Step By Step: How To
Now that you have a couple of examples, how do you write falling action well? Let’s conduct a brief case study on the above two examples.
#1 – Maintain Your Tone
Tone integrity is crucial when it comes to the final pages of your story. Imagine if The Return of the King had suddenly switched to a lighthearted voice. This would undermine the gravity of the quest and throw the readers off.
The Perks of Being a Wallflower is a great example of tone done well because it not only uses Charlie’s voice to wrap up the book, but through his own words, shares his character growth. He is okay. And even if he isn’t, he will be again.

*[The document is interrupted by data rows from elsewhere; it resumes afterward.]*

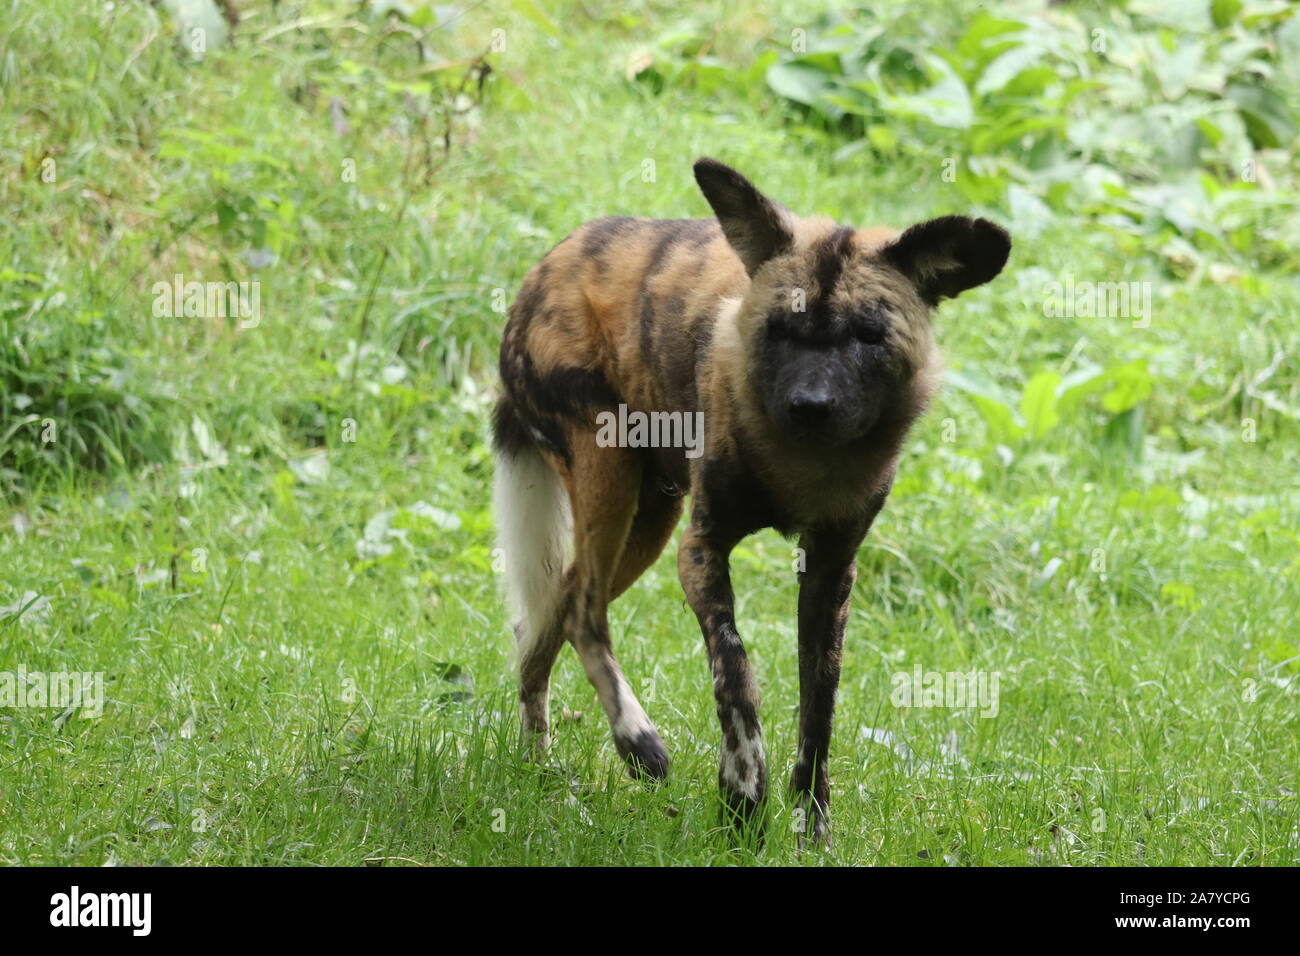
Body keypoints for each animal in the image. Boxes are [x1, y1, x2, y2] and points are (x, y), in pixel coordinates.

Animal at [491, 158, 1008, 842]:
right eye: (779, 329)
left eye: (868, 335)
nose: (810, 406)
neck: (804, 465)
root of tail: (542, 270)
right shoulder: (702, 550)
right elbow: (736, 675)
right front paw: (742, 794)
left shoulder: (830, 573)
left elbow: (819, 711)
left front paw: (812, 826)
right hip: (614, 482)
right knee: (583, 612)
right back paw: (638, 744)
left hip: (647, 522)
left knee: (550, 614)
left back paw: (539, 769)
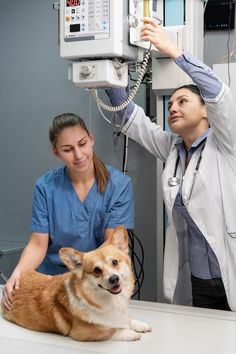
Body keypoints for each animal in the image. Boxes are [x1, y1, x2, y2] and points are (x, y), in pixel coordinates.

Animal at [2, 227, 151, 340]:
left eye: (114, 262)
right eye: (97, 270)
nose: (114, 279)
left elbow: (128, 319)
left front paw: (139, 325)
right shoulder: (84, 333)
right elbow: (111, 331)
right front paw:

#2 – Let Readers Down Easy
Even for thrillers, most readers don’t want to close a book gasping for breath and wishing they could return to the story world for a bit more closure. In The Return of the King, the major quest complete, Tolkien lets his readers down slowly through not just falling action, but by wrapping up, one by one, less and less serious plot points.
#3 – Subtly Reinforce Your Theme
Charlie’s coming of age story takes the reader through the excitement and devastation of the first year of high school. In the end, Charlie comes of age as he enters his sophomore year, learning how to be okay despite a difficult past, and knowing that even if he has days when things aren’t good with him, they will be soon enough.
#4 – Show The Reader Dignity
Both fiction examples stand out in their respect for the reader’s dignity as well as time. The Return of the King has a longer ending, but bear in mind that readers have to say goodbye to characters they journeyed with through the entire trilogy. Tolkien shows the reader dignity all the way to the last page.
Chbosky’s book is much shorter, and therefore does not need as extensive an ending. That said, he still writes a standout last chapter and even provides an epilogue, giving readers a peek at Charlie’s mental state as he nears his second year of high school. In this way, he respects the reader’s time while also providing a conclusive ending.
Contrast With Rising Action
While both rising action and falling action should maintain the tone of the story, reinforce the theme, and show the readers dignity, they differ in one key aspect: How they handle the emotion of the reader.
Writers include rising action to pull the reader to the edge of their seats, keep them turning pages, and keep them immersed in the story world. The following questions are often teased through rising action:
- How will the protagonist get out of this situation?
- Will the villain beat the protagonist?
- How will this book ever reach a happy ending?
On the other hand, falling action is written to provide clarity and satisfaction to readers:
- The protagonist grew and therefore succeeded in the end
- The villain lost and their final scene makes sense
- This ending may not be happy, but it is satisfying
Both rising and falling action, however, are written for the reader. While there are differences between the two, when writing toward the climax of your book (rising action) or away from your climax and toward your resolution (falling action), keep the following in mind:
- Your goal is to take the reader on an expansive journey
- Your characters’ actions and reactions should make sense with their character
- You are in charge of helping the reader close the book (at the end of a chapter or for good) happy with the story and eager to read more of your work
Action, whether it’s rising or falling, does not need to be burdensome to write. Action is the glue that holds stories together. Whether you write thrillers or romance, employ these four tips in your next manuscript and see how they help! Not all action is written with the same intensity, but all action, rising or falling, contributes to your story in a dramatic way.